■ WHAT YOU HAVE TO DO: In the entries that follow, the first line to write out is the one containing "left elbow: (1029, 868)", and the last is the one containing "right hip: (638, 578)". Reproduce that stretch exactly, with nothing before or after it.

■ RECORDS PROVIDED:
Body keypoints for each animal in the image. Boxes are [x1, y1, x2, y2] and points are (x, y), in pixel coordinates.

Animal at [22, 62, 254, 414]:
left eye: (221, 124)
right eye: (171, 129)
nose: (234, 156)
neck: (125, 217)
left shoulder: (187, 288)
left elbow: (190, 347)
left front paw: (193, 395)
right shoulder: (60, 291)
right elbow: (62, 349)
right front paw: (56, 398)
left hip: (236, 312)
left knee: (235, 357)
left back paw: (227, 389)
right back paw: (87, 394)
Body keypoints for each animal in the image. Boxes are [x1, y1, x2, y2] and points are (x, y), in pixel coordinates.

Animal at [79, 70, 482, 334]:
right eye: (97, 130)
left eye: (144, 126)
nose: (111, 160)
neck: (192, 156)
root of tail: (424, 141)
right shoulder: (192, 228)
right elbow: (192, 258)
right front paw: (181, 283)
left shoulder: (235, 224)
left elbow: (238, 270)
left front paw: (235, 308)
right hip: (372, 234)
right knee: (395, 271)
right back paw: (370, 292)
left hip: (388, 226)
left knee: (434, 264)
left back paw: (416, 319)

---

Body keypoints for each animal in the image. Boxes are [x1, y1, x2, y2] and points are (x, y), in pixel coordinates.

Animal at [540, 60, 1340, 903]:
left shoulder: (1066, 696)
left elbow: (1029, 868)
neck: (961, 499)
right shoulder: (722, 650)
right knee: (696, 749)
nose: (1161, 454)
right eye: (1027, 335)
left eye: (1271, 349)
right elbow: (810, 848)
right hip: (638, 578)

■ SOLUTION TO THIS PROBLEM:
left elbow: (1029, 868)
neck: (961, 499)
right shoulder: (722, 650)
right knee: (696, 749)
nose: (1161, 454)
right eye: (1027, 335)
left eye: (1271, 349)
right elbow: (810, 848)
right hip: (638, 578)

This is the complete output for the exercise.